[Start of section]

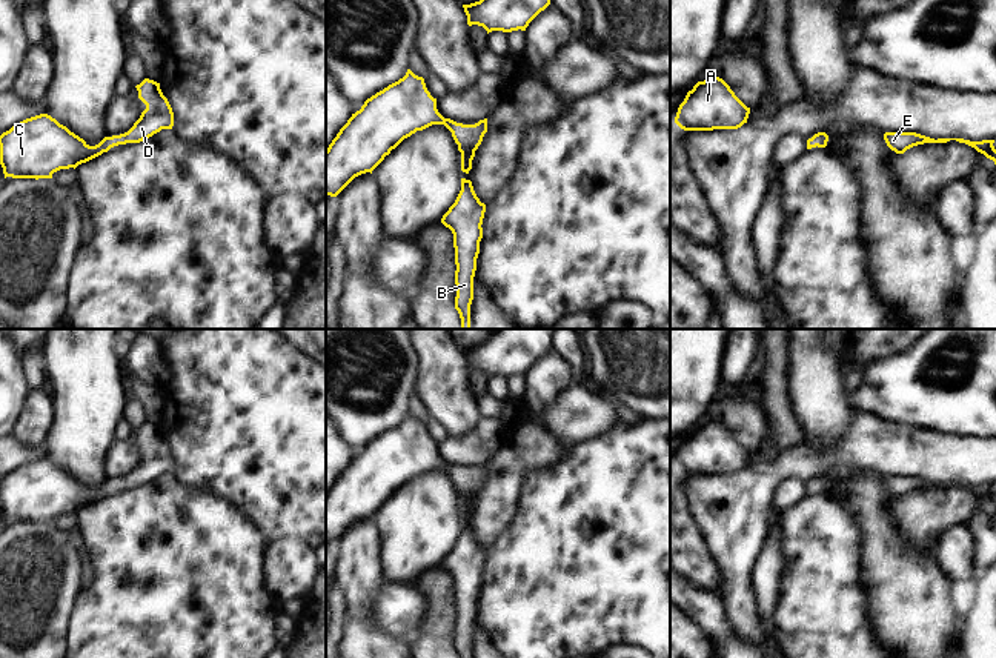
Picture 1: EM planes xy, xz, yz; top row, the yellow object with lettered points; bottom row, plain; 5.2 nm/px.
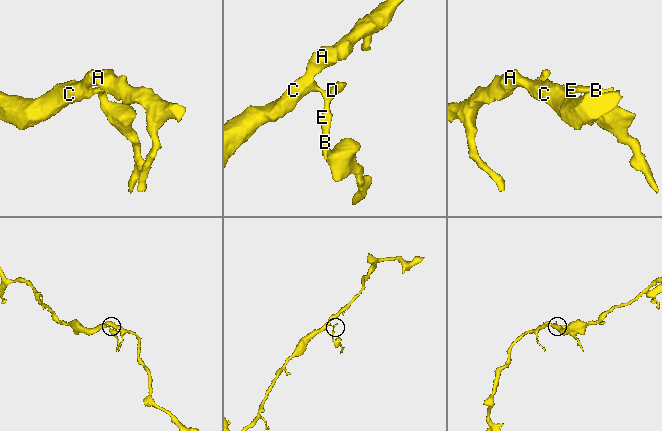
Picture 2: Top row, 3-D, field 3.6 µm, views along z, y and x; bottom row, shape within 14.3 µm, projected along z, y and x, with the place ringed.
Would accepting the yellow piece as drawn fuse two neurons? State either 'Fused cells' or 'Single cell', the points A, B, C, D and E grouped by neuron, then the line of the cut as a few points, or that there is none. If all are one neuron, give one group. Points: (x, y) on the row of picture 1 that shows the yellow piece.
Single cell. Groups: A B C D E. No split

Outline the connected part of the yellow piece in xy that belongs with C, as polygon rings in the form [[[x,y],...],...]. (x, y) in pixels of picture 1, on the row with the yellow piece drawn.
[[[144,78],[135,86],[146,105],[134,126],[120,135],[105,137],[89,146],[48,114],[40,114],[14,125],[0,135],[0,164],[5,178],[52,178],[60,169],[77,168],[111,148],[140,143],[161,129],[172,129],[174,112],[160,89],[160,83]]]

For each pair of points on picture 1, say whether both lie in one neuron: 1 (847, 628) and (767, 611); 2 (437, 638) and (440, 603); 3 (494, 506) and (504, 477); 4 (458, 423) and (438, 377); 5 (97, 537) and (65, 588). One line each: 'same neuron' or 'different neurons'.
1: different neurons
2: same neuron
3: same neuron
4: same neuron
5: different neurons

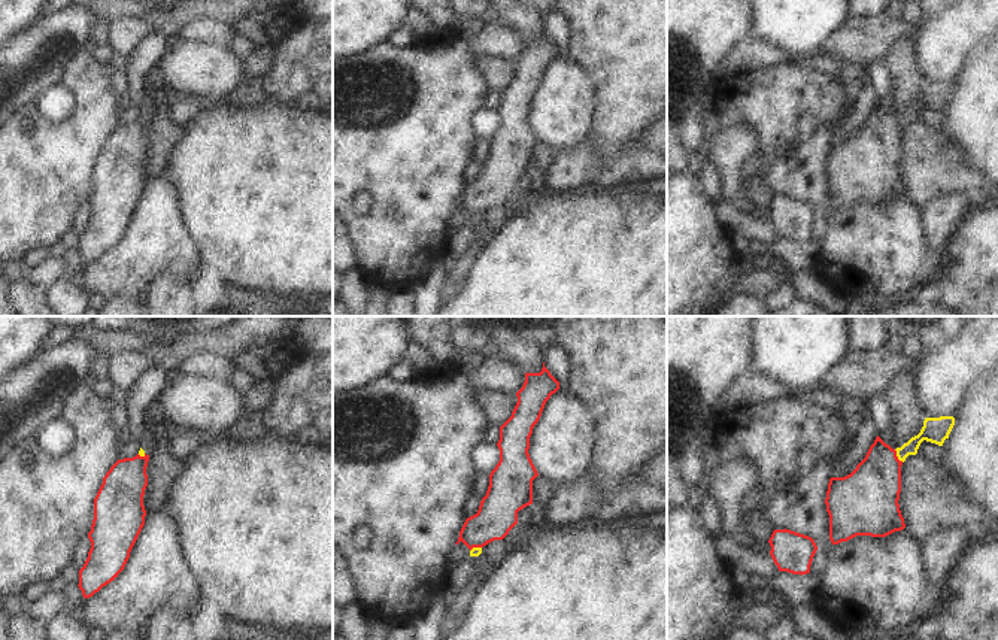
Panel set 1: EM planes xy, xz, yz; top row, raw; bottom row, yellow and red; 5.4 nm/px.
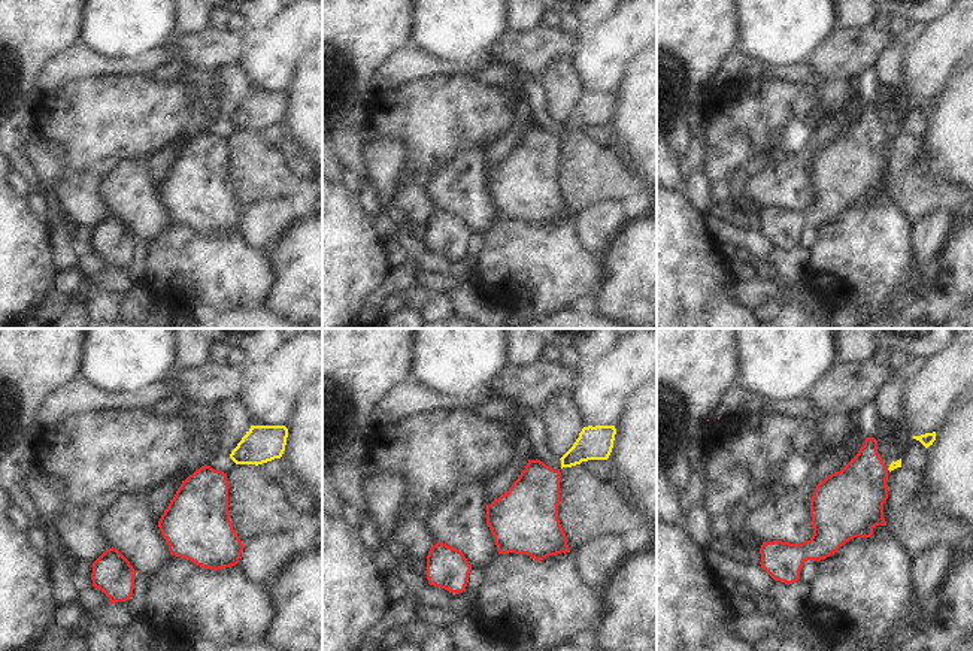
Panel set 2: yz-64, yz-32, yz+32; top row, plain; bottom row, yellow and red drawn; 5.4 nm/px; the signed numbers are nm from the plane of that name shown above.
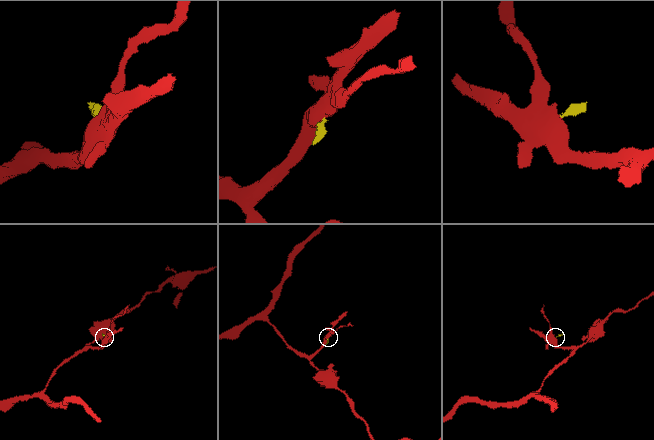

[End of section]

Task directions —
Determine how many of the lines above include the word "Panel", then give that number and nothing else.

Reply —
2